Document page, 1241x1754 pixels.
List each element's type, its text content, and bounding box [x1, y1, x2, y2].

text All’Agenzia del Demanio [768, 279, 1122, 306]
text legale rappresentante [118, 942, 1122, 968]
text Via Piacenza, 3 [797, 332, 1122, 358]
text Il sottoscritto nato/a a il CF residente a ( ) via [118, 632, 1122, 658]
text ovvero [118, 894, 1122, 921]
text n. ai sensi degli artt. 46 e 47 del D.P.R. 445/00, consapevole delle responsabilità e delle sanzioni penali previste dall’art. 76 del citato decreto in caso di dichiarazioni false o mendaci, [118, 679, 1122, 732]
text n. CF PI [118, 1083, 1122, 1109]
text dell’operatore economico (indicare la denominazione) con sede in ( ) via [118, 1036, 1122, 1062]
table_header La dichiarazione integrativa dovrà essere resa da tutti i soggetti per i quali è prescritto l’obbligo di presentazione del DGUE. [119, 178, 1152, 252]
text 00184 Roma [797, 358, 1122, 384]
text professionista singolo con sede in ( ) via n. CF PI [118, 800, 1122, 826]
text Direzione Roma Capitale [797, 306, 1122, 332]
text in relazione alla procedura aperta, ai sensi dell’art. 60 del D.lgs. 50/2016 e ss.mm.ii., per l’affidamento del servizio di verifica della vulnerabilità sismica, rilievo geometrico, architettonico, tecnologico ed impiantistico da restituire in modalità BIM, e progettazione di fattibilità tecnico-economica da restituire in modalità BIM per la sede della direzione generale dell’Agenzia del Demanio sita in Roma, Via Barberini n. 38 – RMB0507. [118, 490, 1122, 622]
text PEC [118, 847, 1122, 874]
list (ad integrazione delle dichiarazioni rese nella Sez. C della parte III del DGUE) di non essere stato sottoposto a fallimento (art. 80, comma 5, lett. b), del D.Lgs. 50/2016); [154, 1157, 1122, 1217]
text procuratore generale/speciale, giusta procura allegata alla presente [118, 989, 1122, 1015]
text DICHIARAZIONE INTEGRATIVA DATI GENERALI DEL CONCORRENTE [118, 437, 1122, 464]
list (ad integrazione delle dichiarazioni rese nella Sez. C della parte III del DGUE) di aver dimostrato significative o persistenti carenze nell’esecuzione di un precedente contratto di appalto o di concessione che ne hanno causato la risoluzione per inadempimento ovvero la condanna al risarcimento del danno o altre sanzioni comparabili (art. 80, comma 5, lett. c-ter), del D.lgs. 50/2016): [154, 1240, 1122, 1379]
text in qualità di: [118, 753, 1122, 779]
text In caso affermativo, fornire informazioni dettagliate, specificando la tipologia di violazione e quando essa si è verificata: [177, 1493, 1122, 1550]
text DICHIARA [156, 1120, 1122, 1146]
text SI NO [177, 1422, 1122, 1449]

···

What the exercise asks:
Copy out, in full, each line of the data above that contains the string "DATI".

Solved problem:
text DICHIARAZIONE INTEGRATIVA DATI GENERALI DEL CONCORRENTE [118, 437, 1122, 464]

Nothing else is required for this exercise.